- What is needed: Reproduce every line of the material below character for character, in the same order.

---- Material for this exercise

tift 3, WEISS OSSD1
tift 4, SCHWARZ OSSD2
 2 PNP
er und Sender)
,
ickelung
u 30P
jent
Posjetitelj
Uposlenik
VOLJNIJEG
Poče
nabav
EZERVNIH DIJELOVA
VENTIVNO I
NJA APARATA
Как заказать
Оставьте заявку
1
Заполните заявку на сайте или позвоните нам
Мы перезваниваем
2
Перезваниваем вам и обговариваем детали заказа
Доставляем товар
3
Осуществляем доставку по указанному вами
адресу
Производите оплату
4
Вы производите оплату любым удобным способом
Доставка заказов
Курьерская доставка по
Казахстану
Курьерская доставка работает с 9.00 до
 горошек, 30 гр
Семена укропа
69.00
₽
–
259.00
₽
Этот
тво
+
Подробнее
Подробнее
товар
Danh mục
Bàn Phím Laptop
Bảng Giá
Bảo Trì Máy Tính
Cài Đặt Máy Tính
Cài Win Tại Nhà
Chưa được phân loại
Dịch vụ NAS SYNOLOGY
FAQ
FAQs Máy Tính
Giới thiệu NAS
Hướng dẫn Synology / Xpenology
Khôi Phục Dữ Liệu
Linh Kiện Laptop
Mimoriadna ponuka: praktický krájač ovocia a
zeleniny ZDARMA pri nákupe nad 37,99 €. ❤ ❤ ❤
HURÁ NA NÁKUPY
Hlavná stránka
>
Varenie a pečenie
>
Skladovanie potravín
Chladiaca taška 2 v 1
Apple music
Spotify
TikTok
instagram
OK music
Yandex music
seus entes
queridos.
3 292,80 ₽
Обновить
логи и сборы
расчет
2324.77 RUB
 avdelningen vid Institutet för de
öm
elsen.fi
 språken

--------

- Answer to this exercise:
tift 3, WEISS OSSD1
tift 4, SCHWARZ OSSD2
 2 PNP
er und Sender)
,
ickelung
u 30P
jent
Posjetitelj
Uposlenik
VOLJNIJEG
Poče
nabav
EZERVNIH DIJELOVA
VENTIVNO I
NJA APARATA
Как заказать
Оставьте заявку
1
Заполните заявку на сайте или позвоните нам
Мы перезваниваем
2
Перезваниваем вам и обговариваем детали заказа
Доставляем товар
3
Осуществляем доставку по указанному вами
адресу
Производите оплату
4
Вы производите оплату любым удобным способом
Доставка заказов
Курьерская доставка по
Казахстану
Курьерская доставка работает с 9.00 до
 горошек, 30 гр
Семена укропа
69.00
₽
–
259.00
₽
Этот
тво
+
Подробнее
Подробнее
товар
Danh mục
Bàn Phím Laptop
Bảng Giá
Bảo Trì Máy Tính
Cài Đặt Máy Tính
Cài Win Tại Nhà
Chưa được phân loại
Dịch vụ NAS SYNOLOGY
FAQ
FAQs Máy Tính
Giới thiệu NAS
Hướng dẫn Synology / Xpenology
Khôi Phục Dữ Liệu
Linh Kiện Laptop
Mimoriadna ponuka: praktický krájač ovocia a
zeleniny ZDARMA pri nákupe nad 37,99 €. ❤ ❤ ❤
HURÁ NA NÁKUPY
Hlavná stránka
>
Varenie a pečenie
>
Skladovanie potravín
Chladiaca taška 2 v 1
Apple music
Spotify
TikTok
instagram
OK music
Yandex music
seus entes
queridos.
3 292,80 ₽
Обновить
логи и сборы
расчет
2324.77 RUB
 avdelningen vid Institutet för de
öm
elsen.fi
 språken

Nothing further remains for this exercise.